I know how to prove tautologies with truth tables, but not with semantic definitions. How can I prove, using the semantic definitions, that the following are tautologies?
\begin{gather} \bigl(\exists x\,P(x) \lor \exists x\,Q(x)\bigr) \to \exists x\,\bigl(P(x) \lor Q(x)\bigr) \tag{1} \\ \bigl(\forall x\,P(x) \land \forall x\,Q(x)\bigr) \to \forall x\,\bigl(P(x) \land Q(x)) \tag{2} \end{gather}
In some circles, the term tautology is used to mean just those sentences that are true based on their truth functional connectives. Sentences in first-order logic that must be true based on the semantics of the logic other than truth-functional connectives are often called the validities of the language.
In any case, we're interested in semantic arguments for the truth of sentences. In the propositional case, we might ask for a semantic justification of the formula $P \to (P \lor Q)$. To demonstrate this with truth tables is straightforward, if somewhat tedious. To take the semantic approach, however, we look at the connectives in the sentence and what they mean.
$(P \land R)\to (P \lor Q)$ is a conditional, and a conditional is true when the truth of the antecedent implies the truth of the consequent.

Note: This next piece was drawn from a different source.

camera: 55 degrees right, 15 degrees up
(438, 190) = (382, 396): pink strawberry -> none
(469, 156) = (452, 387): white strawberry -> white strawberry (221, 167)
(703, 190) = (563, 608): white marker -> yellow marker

So, does the truth of the antecedent imply the truth of the consequent? The truth of the antecedent requires that $P$ be true, which means that at least one of $P$ and $Q$ is true, so the consequent must also be true. Therefore, the conditional is true.
This type of reasoning carries over to the first-order case, but we must handle a few more types of sentences. Particularly, a first-order interpretation fixes a non-empty domain of discourse and maps each constant symbol to an element of the domain, each $n$-ary relation symbol to a $n$-ary relation on the domain. An interpretation $\cal I$ satisfies an expression $P(a)$ if and only if the set that the interpretation maps $P$ to contains the individual that the interpretation maps $a$ to, i.e., if $\cal I(a) \in \cal I(P)$. $\cal I$ satisfies a universal quantification $\forall x.\phi(x)$ if for it satisfies $\phi(x)$ for every $x$ in the domain, and $\exists x.\phi(x)$ if it satisfies $\phi(x)$ for some $x$ in the domain.

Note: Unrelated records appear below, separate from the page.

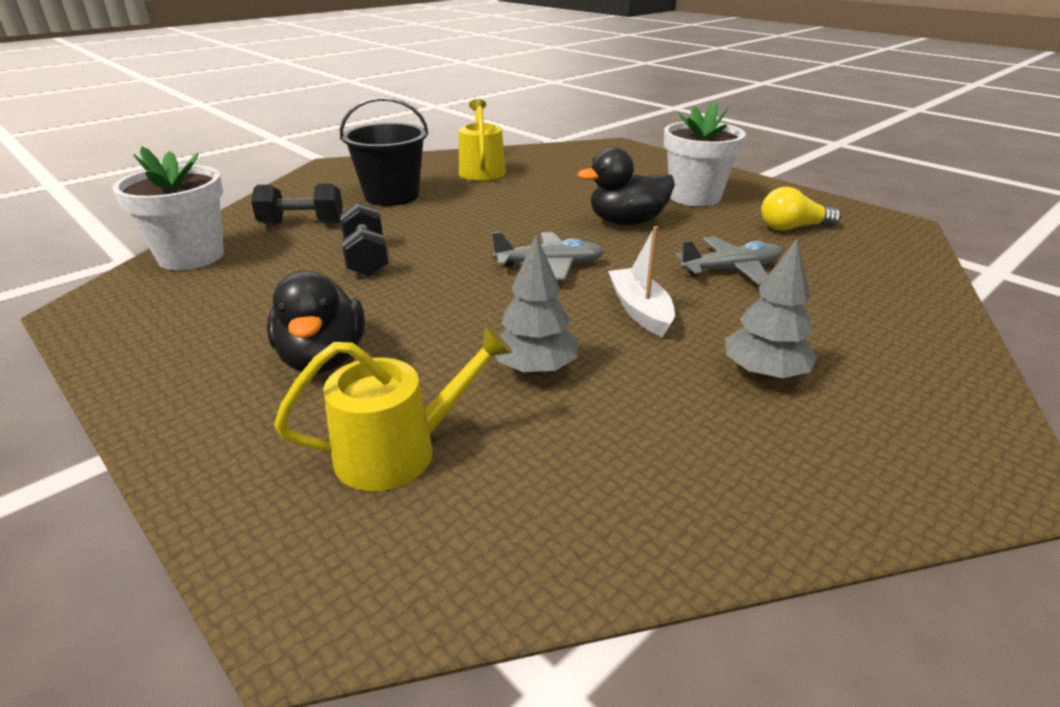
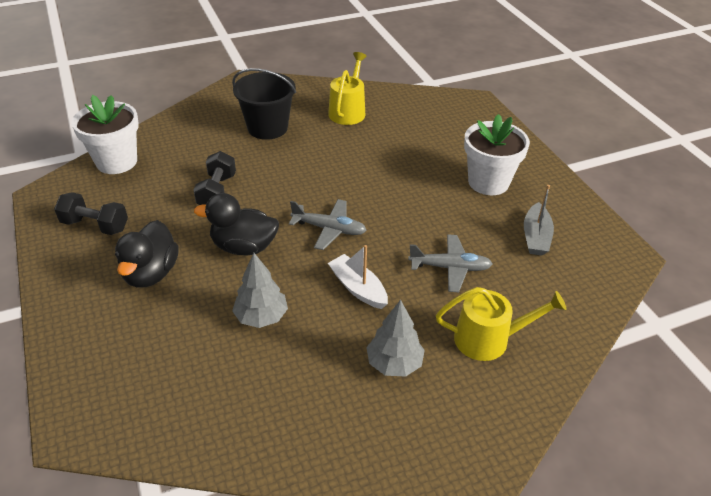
camera: 20 degrees right, 10 degrees up
(302, 223) = (195, 144): black dumbbell -> black dumbbell (95, 225)
(398, 451) = (156, 352): yellow watering can -> yellow watering can (488, 339)
(627, 222) = (414, 198): black duck -> black duck (244, 247)
(640, 310) = (358, 288): white boat -> white boat turned 45 degrees counterclockwise
(793, 228) = (536, 237): yellow light bulb -> grey boat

Let's consider the sentence $\forall x.(P(x) \lor \lnot P(x))$. This is a first-order validity. Why? Well, it is true if for each $x$ in the domain, $P(x) \lor \lnot P(x)$ is true. This is true if either $P(x)$ is true or $\lnot P(x)$ is true. $P(x)$ is true if $x$ is in $\cal I(P)$. $\lnot P(x)$ is true if $P(x)$ is false. $P(x)$ is false if $x \not\in \cal I(P)$. Since $x$ must be in $\cal I(P)$ or not in $\cal I(P)$, at least one of these cases must be true, and so the sentence is true.
As another example, consider $\forall x.P(x) \to \exists x.P(x)$. This is true if the truth of $\forall x.P(x)$ implies the truth of $\exists x.P(x)$. Without going through all the low level details, $\forall x.P(x)$ is true if every $x$ in the domain is in $\cal I(P)$. Since the domain is non-empty, that means that there is at least one $x$ such that $x \in \cal I(P)$, and that is enough to make $\exists x.P(x)$ true. Therefore, the truth of the antecedent implies the truth of the consequent, so the conditional is true.

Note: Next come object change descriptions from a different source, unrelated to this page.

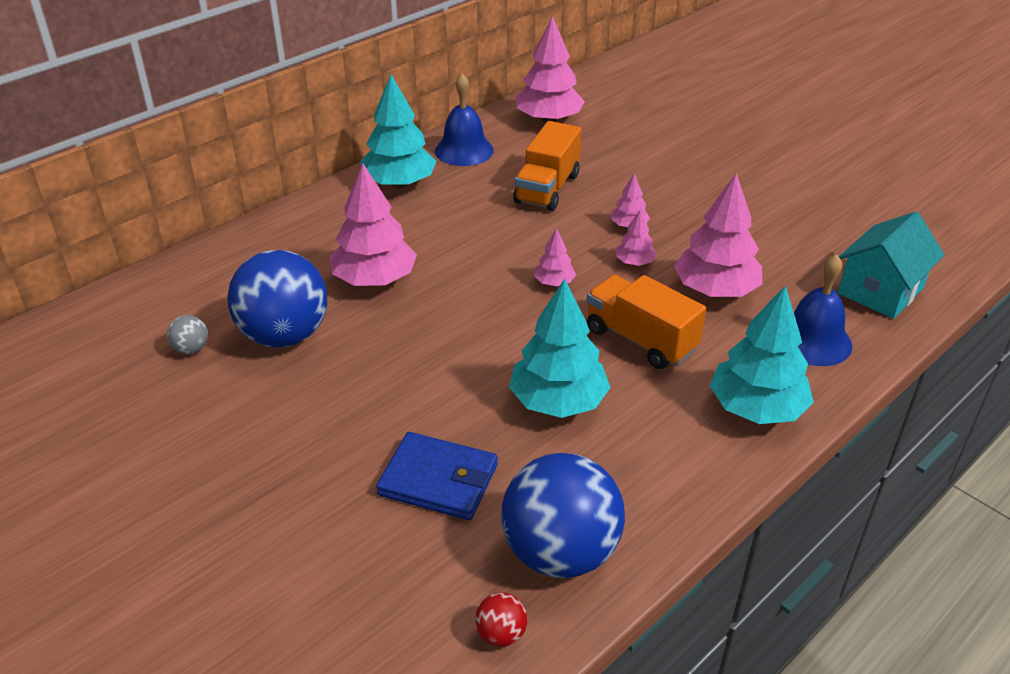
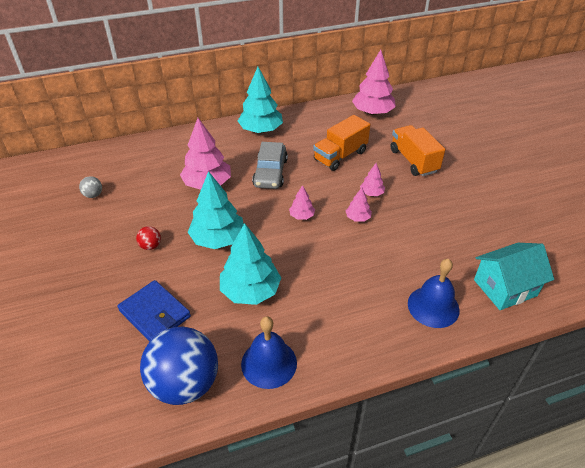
camera: 25 degrees right, 5 degrees up
(284, 336) = (141, 202): blue ball -> none
(461, 238) = (270, 172): none -> grey car
(464, 150) = (310, 119): blue bell -> blue bell (269, 363)
(501, 634) = (120, 418): red ball -> red ball (150, 246)
(640, 340) = (325, 269): orange truck -> orange truck (413, 161)
(715, 290) = (394, 251): pink tree -> none
(756, 408) = (363, 339): turquoise tree -> turquoise tree (218, 239)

These kinds of explanations can be rather tedious in some ways, especially because they sometimes seem so obvious. We may be tempted to say, “well of course $P \land Q$ being true implies that $P$ is true and $Q$ is true; that's what $\land$ means!” But that's the whole point—logic systems have two sides: a syntactic side and a semantic side, and we have to be able to see the connection between the two. We tend to be pretty good at this when the syntax has symbols the meanings of which we understand, but with more complicated languages, it is important to be able to do this rigorously. Other times, we might be interested in exploring different possible semantics for languages. For instance, in standard first-order logic, an interpretation is based on a non-empty domain of discourse. If we consider a different semantics that allows empty domains of discourse, then semantic analysis will show that $\forall x.(P(x) \lor \lnot P(x))$ is a validity under both kinds of semantics, but $\exists x.(P(x) \lor \lnot P(x))$ is a validity only in the semantics that requires a non-empty domain of discourse. This means that sentences like $\forall x.(P(x) \lor \lnot P(x)) \to \exists x.(P(x) \lor \lnot P(x))$ will be true under one semantics and not the other. This means that the same set of inference rules will be sound for one semantics, but unsound for the other. We can only discover this if we can reason about these sentences semantically.